Which lines below fall between the one containing "An In-Depth Look at 2026's Top 100 Food" and the one containing "Focus on semantic keywords and variations"? Repeat them exactly, counting both of those lines, and add nothing else.

**** RECORDED INFORMATION

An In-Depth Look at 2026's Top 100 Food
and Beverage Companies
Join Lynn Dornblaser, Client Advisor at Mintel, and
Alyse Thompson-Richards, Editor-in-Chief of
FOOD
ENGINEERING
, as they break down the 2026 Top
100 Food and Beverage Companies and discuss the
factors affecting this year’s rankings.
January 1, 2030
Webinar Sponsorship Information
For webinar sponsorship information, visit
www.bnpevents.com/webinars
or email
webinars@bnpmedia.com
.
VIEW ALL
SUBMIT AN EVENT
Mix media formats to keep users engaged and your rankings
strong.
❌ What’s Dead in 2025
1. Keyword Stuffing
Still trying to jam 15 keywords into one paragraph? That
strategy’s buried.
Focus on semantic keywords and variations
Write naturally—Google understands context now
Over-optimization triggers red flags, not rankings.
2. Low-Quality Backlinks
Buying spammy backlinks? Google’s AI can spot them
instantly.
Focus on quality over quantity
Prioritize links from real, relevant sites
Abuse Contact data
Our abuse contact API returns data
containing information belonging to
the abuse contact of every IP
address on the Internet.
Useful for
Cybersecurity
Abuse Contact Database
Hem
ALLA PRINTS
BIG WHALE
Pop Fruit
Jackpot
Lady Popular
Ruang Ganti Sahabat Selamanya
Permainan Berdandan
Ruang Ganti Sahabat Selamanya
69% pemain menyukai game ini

********
**** RECORDED INFORMATION

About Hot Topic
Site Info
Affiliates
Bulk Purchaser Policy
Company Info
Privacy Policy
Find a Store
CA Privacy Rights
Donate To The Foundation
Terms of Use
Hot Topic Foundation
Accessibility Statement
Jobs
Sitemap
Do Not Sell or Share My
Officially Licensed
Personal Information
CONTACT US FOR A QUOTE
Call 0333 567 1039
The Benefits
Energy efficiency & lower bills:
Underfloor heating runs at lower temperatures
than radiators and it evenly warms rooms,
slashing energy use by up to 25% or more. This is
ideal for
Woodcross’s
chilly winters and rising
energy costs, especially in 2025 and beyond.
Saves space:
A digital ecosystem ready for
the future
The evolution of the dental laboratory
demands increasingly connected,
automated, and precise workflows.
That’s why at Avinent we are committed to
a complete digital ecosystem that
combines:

********

RESPONSE AREA:
An In-Depth Look at 2026's Top 100 Food
and Beverage Companies
Join Lynn Dornblaser, Client Advisor at Mintel, and
Alyse Thompson-Richards, Editor-in-Chief of
FOOD
ENGINEERING
, as they break down the 2026 Top
100 Food and Beverage Companies and discuss the
factors affecting this year’s rankings.
January 1, 2030
Webinar Sponsorship Information
For webinar sponsorship information, visit
www.bnpevents.com/webinars
or email
webinars@bnpmedia.com
.
VIEW ALL
SUBMIT AN EVENT
Mix media formats to keep users engaged and your rankings
strong.
❌ What’s Dead in 2025
1. Keyword Stuffing
Still trying to jam 15 keywords into one paragraph? That
strategy’s buried.
Focus on semantic keywords and variations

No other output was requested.